Research suggests the gap between the amount of exercise girls and boys do widens during their time at school.

A study for the Women’s Sports and Fitness Foundation says more than half of girls are put off by PE classes.

The WSFF wants schools to make sports lessons more appealing to girls.

The research was conducted by Loughborough University, which found big differences in the attitudes of girls and boys towards doing sport.

Those differences were wider among older schoolchildren.

Falling exercise levels

Eight-year-olds did similar levels of activity: about 60% of those questioned, both girls and boys, said they did regular exercise – at least an hour, five days a week.
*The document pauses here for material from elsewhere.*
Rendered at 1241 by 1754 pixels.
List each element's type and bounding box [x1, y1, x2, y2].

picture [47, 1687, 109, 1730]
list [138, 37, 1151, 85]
But among 14-year-old girls, that figure had halved – only 31% said they exercised regularly, compared with 50% of 14-year-old boys.

The research found most girls wanted to do more physical activity, but many were put off by PE classes.

Some said they did not like exercising in front of boys, and they were not confident about their sporting skills.

Girls at Willowfield School in east London talk about why they enjoy sport

A number felt teachers paid too much attention to the girls who were best at sport.

Role models

Girls were also concerned about what their friends thought about exercise, and said getting sweaty was not feminine.

And many of those questioned said they did not think there were enough female sporting role models.

The WSFF is writing to schools offering advice on how to make school sports more attractive to girls.

WSFF said some PE lessons were “stuck in the 1950s jolly-hockey-sticks style of the past”.

“It’s simply unacceptable that the overwhelming majority of our young women are leaving school with dangerously low levels of physical activity,” said WSFF chief executive Sue Tibbals.

“We can’t afford to keep ignoring the evidence that school sport plays a key role in shaping attitudes to sports and fitness.”

The Youth Sport Trust said schools needed to do more to address issues such as girls feeling body conscious or lacking confidence in their abilities.

“Schools that deliver PE well recognise these challenges and offer a wider variety of sports and physical activity that make girls feel included,” said chairwoman Baroness Sue Campbell.

“We would like to see all schools take this approach.”